Items from a data source
..........

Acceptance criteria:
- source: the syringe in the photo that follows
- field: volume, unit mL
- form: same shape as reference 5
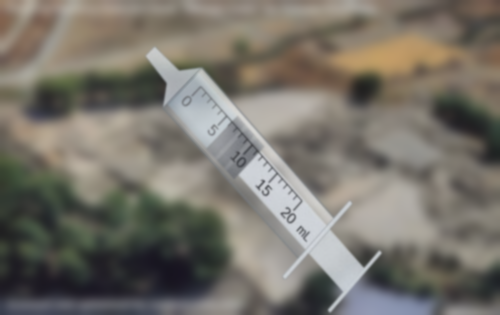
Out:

..........

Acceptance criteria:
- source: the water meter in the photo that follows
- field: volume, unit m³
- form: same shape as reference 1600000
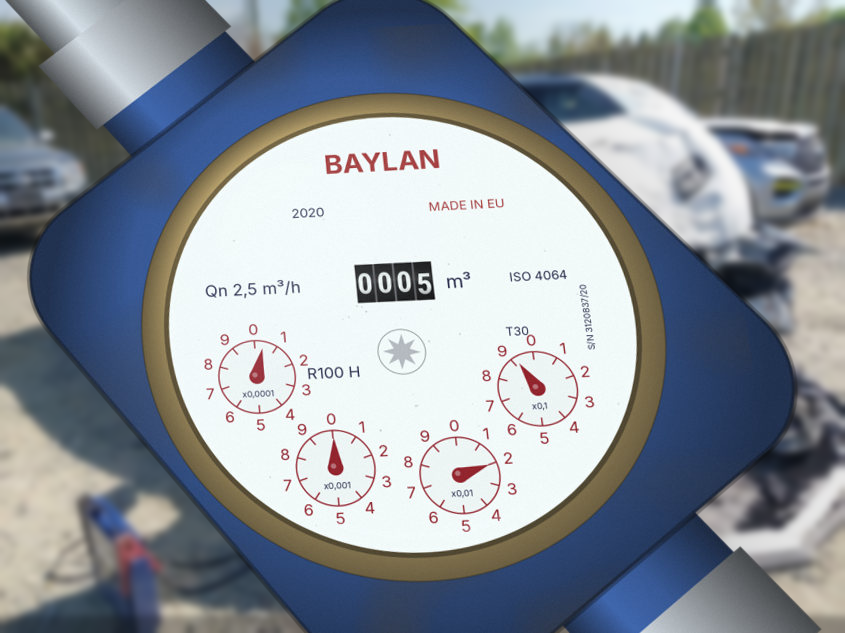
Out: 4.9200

..........

ACTIVITY
List each line of the material containing the word "that". Case counts.

SOLUTION FOR THIS TASK
- source: the syringe in the photo that follows
- source: the water meter in the photo that follows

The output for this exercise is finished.